The story is split into three sections; the first is the longest, taking up around two-thirds of the book, and it’s where the relationship and romantic development takes place. Of course, given the time period and the serious external obstacles to any relationship between Daniel and Gennady, a convincing HEA (or HFN) is difficult to achieve and the author wisely opts not to try to contort reality or the personalities she has established for her characters in order to make one. After they part in 1960, they don’t meet again until 1975, when Gennady is sent to Washington D.C on a two year posting. Life has changed for both of them, but is no less complicated.
[spoiler title=”Show spoiler”]
Daniel is married with two young children by this point, (Gennady is also married, and on the verge of divorce) and Daniel’s wife, an artist, is fully aware of his bisexuality and the nature of his relationship with Gennady, and encourages their affair – which I admit I found a bit unrealistic and overly convenient.
Their feelings for each other are as real and strong as ever, but they both know Gennady’s time in the US is finite, which makes their reunion, wonderful as it is, rather bittersweet.

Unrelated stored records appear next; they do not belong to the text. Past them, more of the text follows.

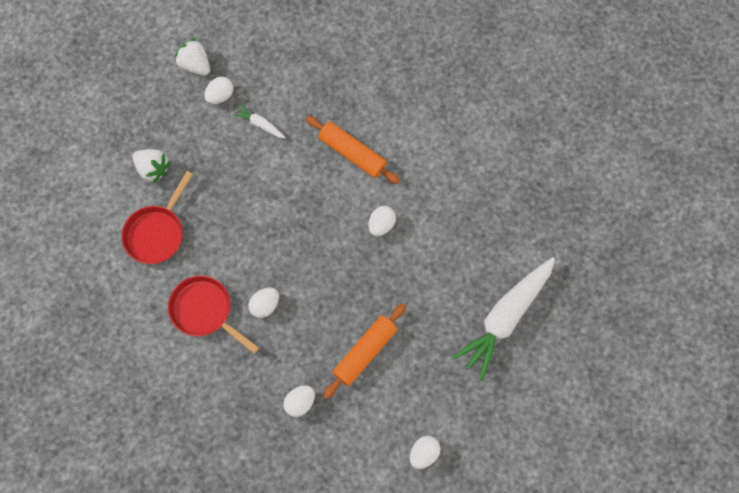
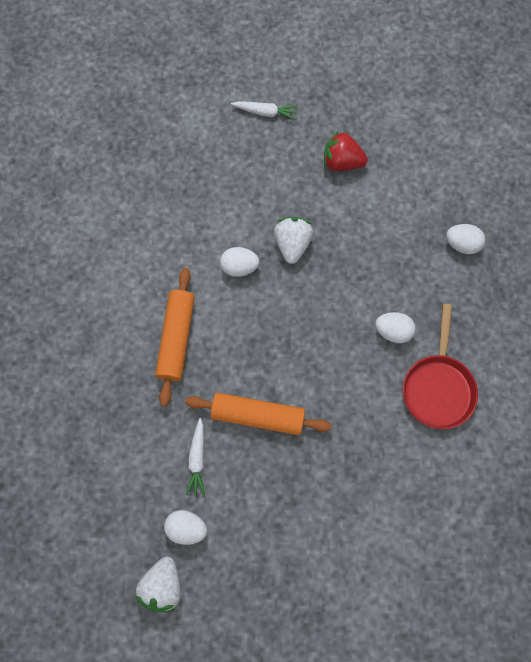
camera: 120 degrees left, 0 degrees up
red pan [122,171,193,264] -> none
white strawberry [133,149,171,183] -> white strawberry moved to [274,217,313,264]
orange rolling pin [323,303,406,399] -> orange rolling pin moved to [185,393,331,435]
white egg [410,436,441,469] -> none
white carrot [452,257,555,380] -> white carrot [231,101,298,120], size x0.43
none -> red strawberry [324,131,368,171]

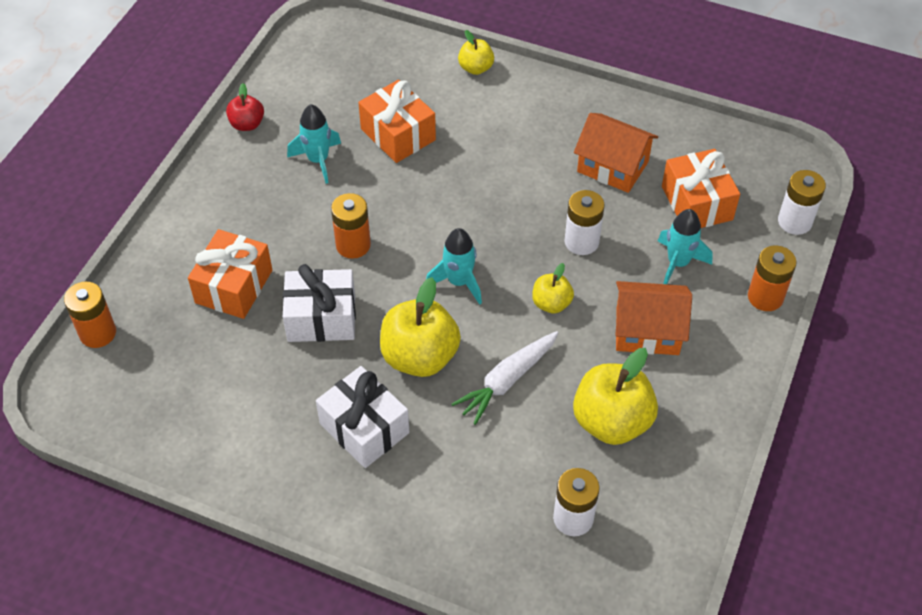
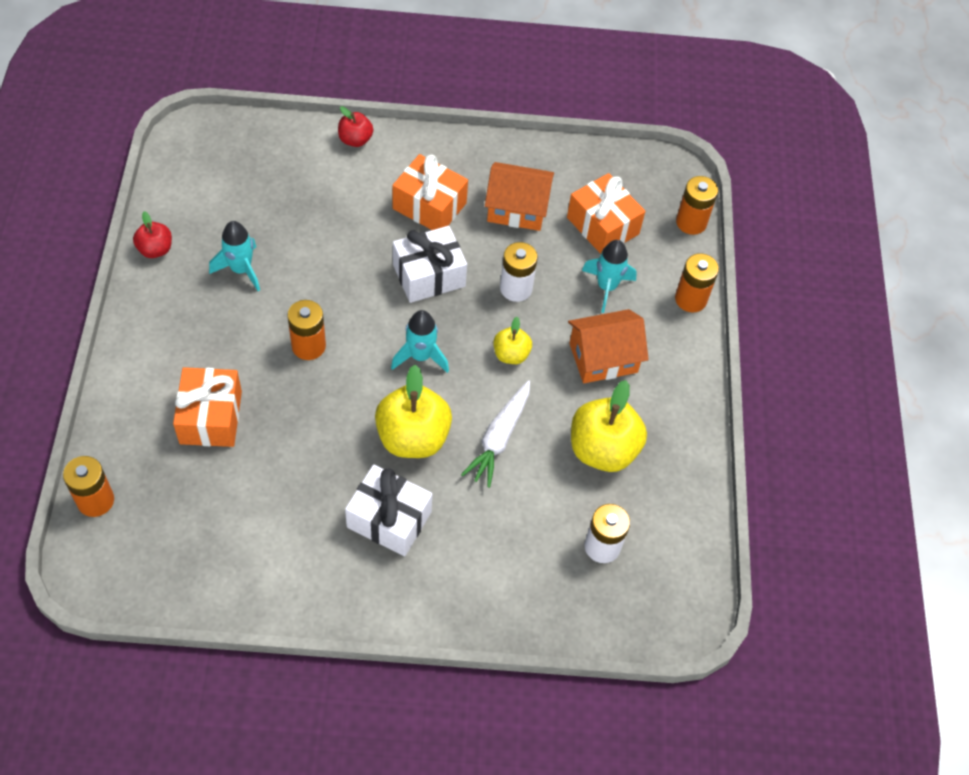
camera: 25 degrees left, 5 degrees up
white gift [283,264,356,342] -> white gift moved to [393,226,467,303]
orange gift [358,80,436,163] -> orange gift moved to [392,154,468,230]
yellow apple [458,30,494,75] -> red apple [338,106,373,147]
white battery [778,170,826,235] -> orange battery [676,176,718,235]

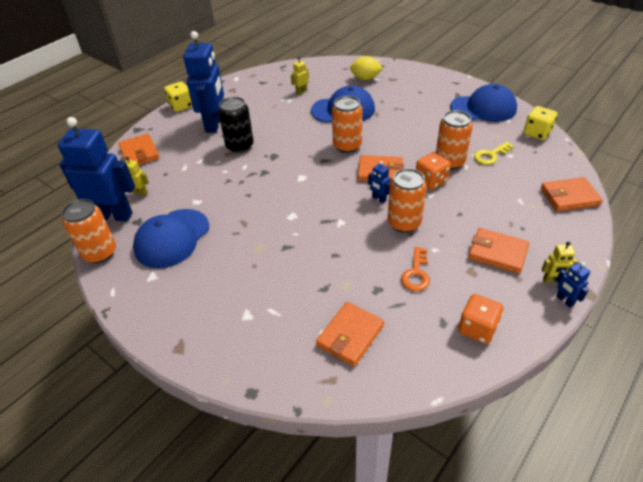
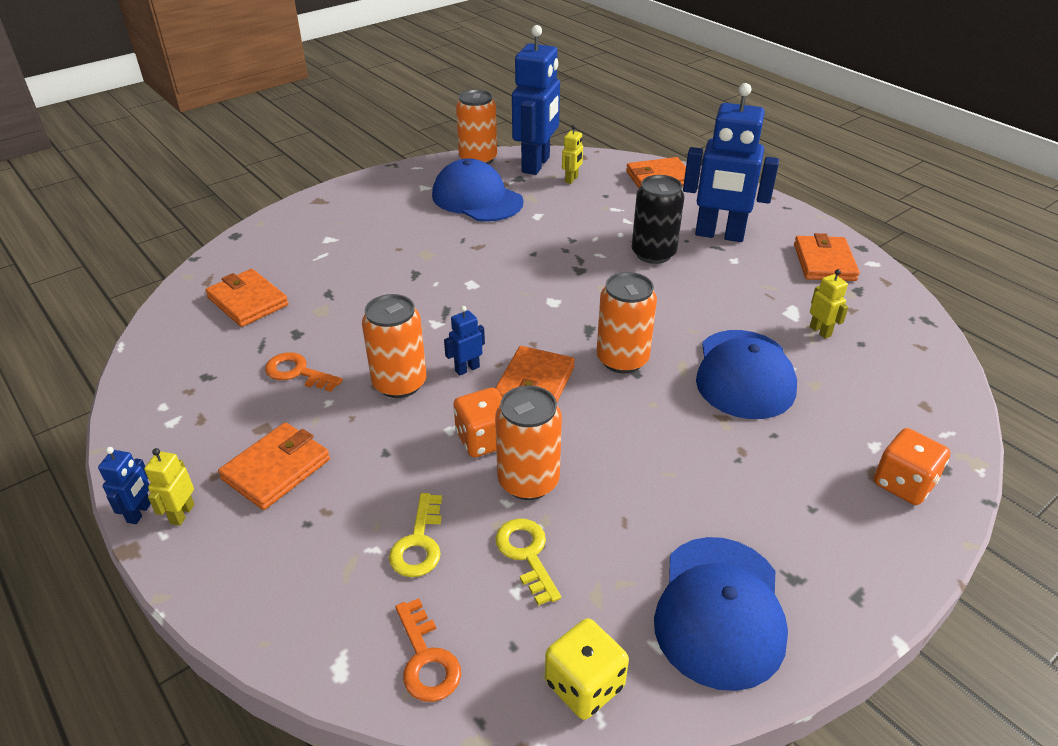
camera: 100 degrees right, 5 degrees down
yellow dice [164,81,192,112] -> none
yellow lemon [350,56,383,80] -> none
orange dice [458,294,503,344] -> orange dice moved to [874,428,950,505]
orange wallet [541,177,603,212] -> orange wallet moved to [794,233,860,281]
blue robot [556,262,590,308] -> blue robot turned 120 degrees clockwise [98,447,151,524]
none -> yellow key [389,493,442,577]
none -> orange key [395,598,461,702]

The final section, set in 1992 after Glasnost and the splitting up of the Soviet Union, is squashed into the final ten percent of the book and is rushed. It feels almost like an afterthought rather than an epilogue; there is an HEA/HFN, but it’s left right to the last minute so there’s no time for it to fully sink in before the book ends.

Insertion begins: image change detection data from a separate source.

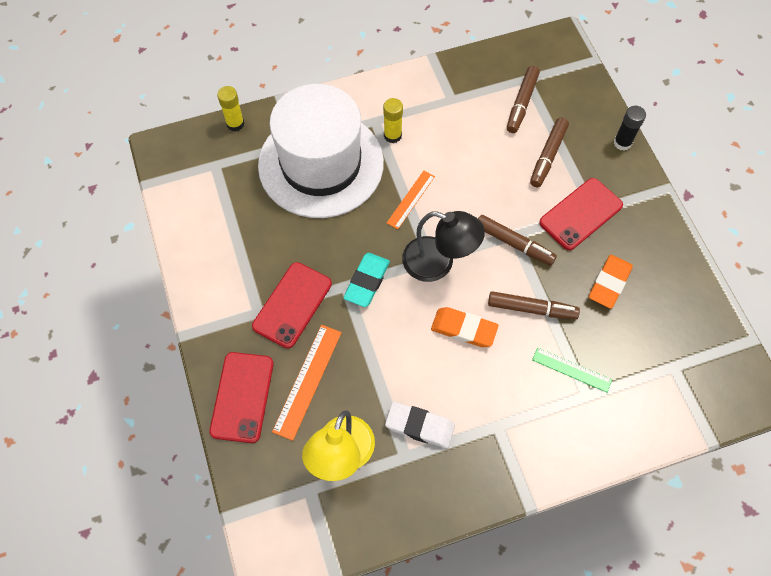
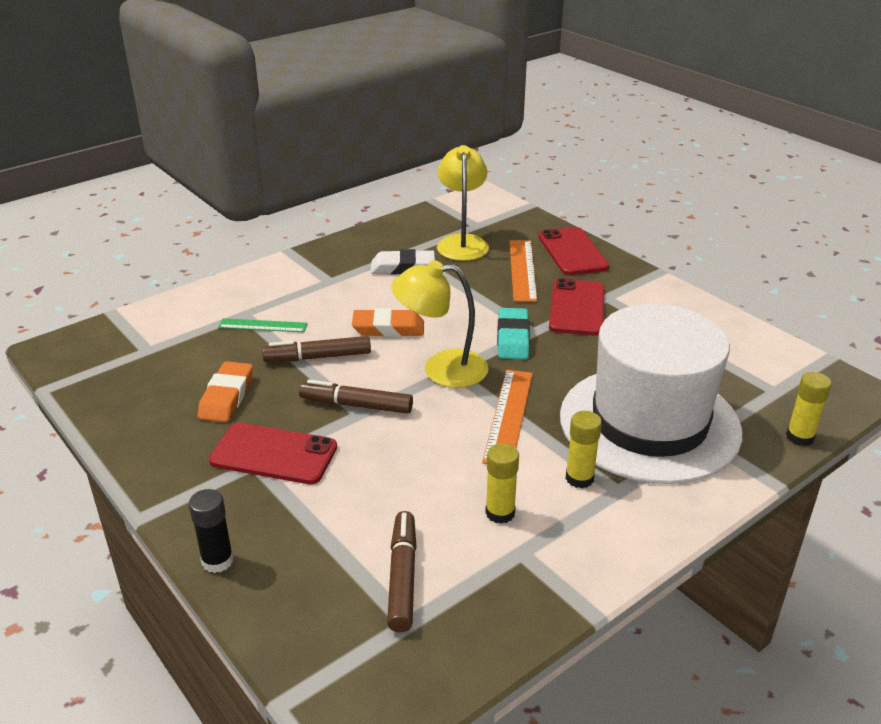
camera: 160 degrees right, 30 degrees down
orange ruler [387,171,435,229] -> orange ruler [482,370,533,464], size x1.52
black lamp [402,211,485,282] -> yellow lamp [391,260,489,388]
brown marker [530,118,569,187] -> none
red phone [539,178,623,250] -> red phone turned 75 degrees clockwise [209,423,337,484]
none -> yellow glue stick [485,443,519,524]

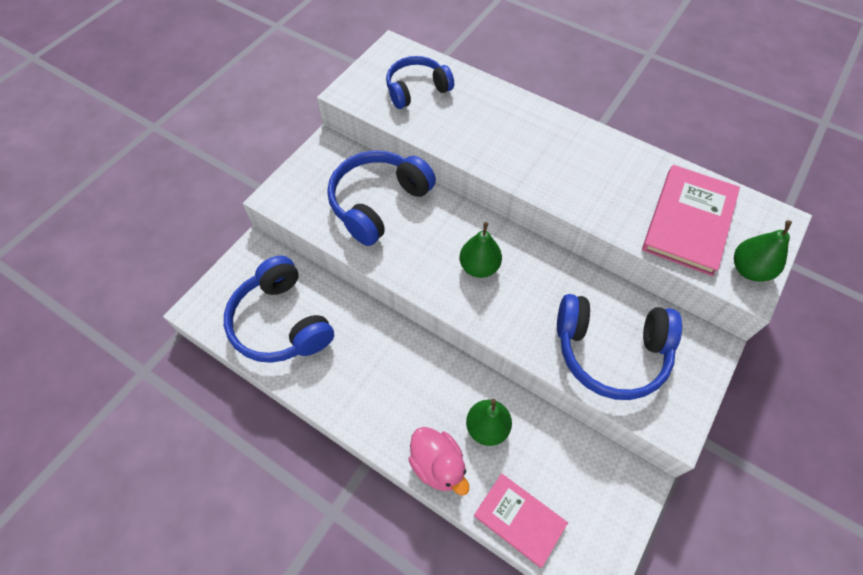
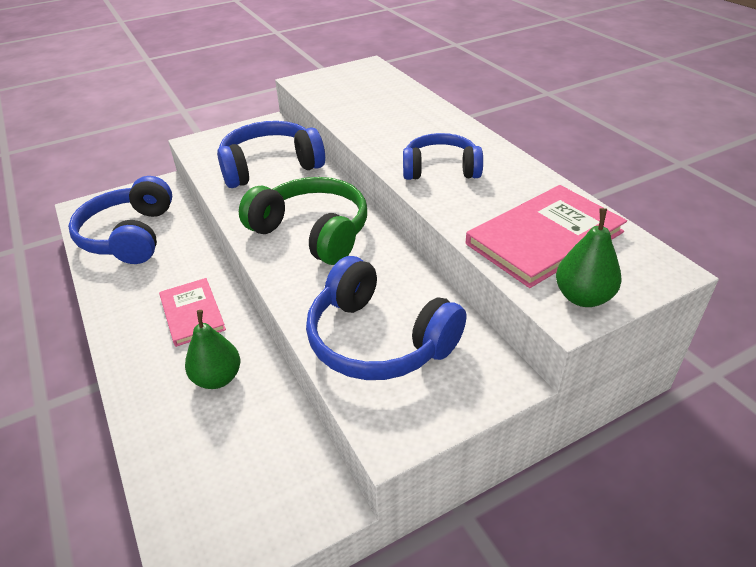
camera: 30 degrees right, 20 degrees down
blue headphones [386,56,454,109] -> blue headphones moved to [403,133,483,180]
pink duck [408,427,469,496] -> none
green pear [460,222,502,278] -> green headphones [239,177,367,265]
pink book [474,473,568,568] -> pink book moved to [159,278,226,347]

That – and the unrealistic element I mentioned under the spoiler bar – are the reasons this book isn’t a flat-out A; but it deserves the highest praise for its characterisation and relationship and character development. Daniel and Gennady are superbly drawn, fully-rounded characters it’s easy to like and root for and their romance is – for the most part – beautifully done. Daniel is genuine and warm-hearted, a bit idealistic and a romantic at heart, while Gennady is possessed of a quick, dry wit, and his enthusiasm for American experiences and fascination with everything new he learns is infectious and totally endearing. Their discussions about the differences between the US and the USSR are clever and insightful (and often dryly funny); Gennady’s reactions to Americanism and capitalism are interesting, and even though we never see him at home in the USSR, the author does convey a strong sense of what his life there is like.
Honeytrap is a clever, engrossing read that’s unlike anything I’ve read before. It’s not perfect – the pacing is uneven and the time jumps are a bit hard to adjust to – but it’s still one of the best books I’ve read this year, and I’ll certainly be looking for more from this author.